Top Tips for Entrepreneurs Attending Pitching Competitions
NACUE’s top tips for young entrepreneurs attending pitching competitions this year.
So you have a cool idea? Or even better – You have an early stage business and you’ve decided to showcase it in a pitch competition.
Bold but smart.
Whether you are pitching for funding, trying to drum up some media attention, or simply networking at a function, it is important to nail it correctly.
You might get nervous but feeling a bit tense is normal and most people can’t really see your sweaty palms or notice the two second silences, so embrace it.
The key is to slow things down to a point that almost sounds too slow. It might feel odd but it will actually make you seem confident and in control (even if you are cringing on the inside).
Rehearse Your Timing
Rehearse your timing because pitches need to be different lengths for different audiences.
You should have a short and snappy elevator pitch that you can recite with ease, but other pitches will often be considerably longer.

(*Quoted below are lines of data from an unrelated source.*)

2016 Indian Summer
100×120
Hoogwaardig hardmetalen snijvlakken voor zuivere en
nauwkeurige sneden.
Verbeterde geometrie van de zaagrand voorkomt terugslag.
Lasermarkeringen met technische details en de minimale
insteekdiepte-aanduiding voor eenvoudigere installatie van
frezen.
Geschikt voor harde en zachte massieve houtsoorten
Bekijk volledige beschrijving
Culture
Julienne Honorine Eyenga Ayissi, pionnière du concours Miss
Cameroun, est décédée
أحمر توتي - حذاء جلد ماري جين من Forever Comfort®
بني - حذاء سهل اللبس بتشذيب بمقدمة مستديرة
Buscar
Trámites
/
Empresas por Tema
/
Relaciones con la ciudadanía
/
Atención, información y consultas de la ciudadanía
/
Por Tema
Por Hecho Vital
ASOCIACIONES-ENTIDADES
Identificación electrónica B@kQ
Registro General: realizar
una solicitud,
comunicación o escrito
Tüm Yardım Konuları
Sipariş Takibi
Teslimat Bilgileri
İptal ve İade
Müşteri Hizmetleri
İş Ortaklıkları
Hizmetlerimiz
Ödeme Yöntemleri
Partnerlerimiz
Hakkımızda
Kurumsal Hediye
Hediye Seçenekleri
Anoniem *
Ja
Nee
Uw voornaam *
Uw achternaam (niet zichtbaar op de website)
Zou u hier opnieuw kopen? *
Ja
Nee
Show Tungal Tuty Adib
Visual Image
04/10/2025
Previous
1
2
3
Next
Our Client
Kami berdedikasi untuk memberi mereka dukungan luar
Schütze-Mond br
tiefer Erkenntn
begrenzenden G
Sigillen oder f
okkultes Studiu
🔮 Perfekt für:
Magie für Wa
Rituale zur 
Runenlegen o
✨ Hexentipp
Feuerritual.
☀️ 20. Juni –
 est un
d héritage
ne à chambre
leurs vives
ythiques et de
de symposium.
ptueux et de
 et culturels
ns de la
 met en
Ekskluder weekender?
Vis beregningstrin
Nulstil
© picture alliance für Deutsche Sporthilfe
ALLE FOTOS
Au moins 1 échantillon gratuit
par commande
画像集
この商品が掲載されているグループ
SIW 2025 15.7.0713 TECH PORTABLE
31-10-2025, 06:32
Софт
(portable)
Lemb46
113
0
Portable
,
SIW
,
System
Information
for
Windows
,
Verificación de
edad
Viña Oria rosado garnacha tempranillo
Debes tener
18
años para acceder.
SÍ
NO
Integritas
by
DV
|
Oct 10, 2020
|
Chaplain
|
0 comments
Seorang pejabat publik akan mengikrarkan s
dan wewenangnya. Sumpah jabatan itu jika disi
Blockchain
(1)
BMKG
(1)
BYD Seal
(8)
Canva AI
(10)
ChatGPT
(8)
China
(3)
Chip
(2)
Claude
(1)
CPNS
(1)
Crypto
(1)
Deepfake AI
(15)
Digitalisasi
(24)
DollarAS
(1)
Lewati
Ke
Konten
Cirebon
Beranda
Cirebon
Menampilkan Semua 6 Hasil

Make sure you always follow a clear structure outlining what your business does – How it makes money and why you are the person that can deliver it.
Check the dramatic pause – Perfectly timed by an impactful slide makes it memorable, especially if it’s in time.
Keep The Attention On You
Keep the attention on you and not the slide. Cluttered slides with boring charts and overly detailed SWOT analysis bored me at university and will guarantee to bore the judges.
Keep the slides simple with crisp one liners or big bold statement graphs and ensure all the key facts come from you.
Answer Questions Succinctly
Don’t annoy judges by going on a five minute monologue during the Q/A.
Most of the questions will be obvious, such as – ‘Who is your competition’, ‘What is the business model’, ‘What will you do with the prize’.
Prepare brief counter points on each of them. You should know your business inside and out, because if you don’t, who will?
The truth is, even if your pitch doesn’t go to plan you will still receive some constructive (sometimes harsh) feedback. They are all valuable experiences.
Quality comes with time – And by your tenth pitch, you won’t have a hint of the nerves that you did when you first started.
Get contact details from the judges and listen for honest feedback, they may well have an idea that could turn your fledging startup into a winning enterprise.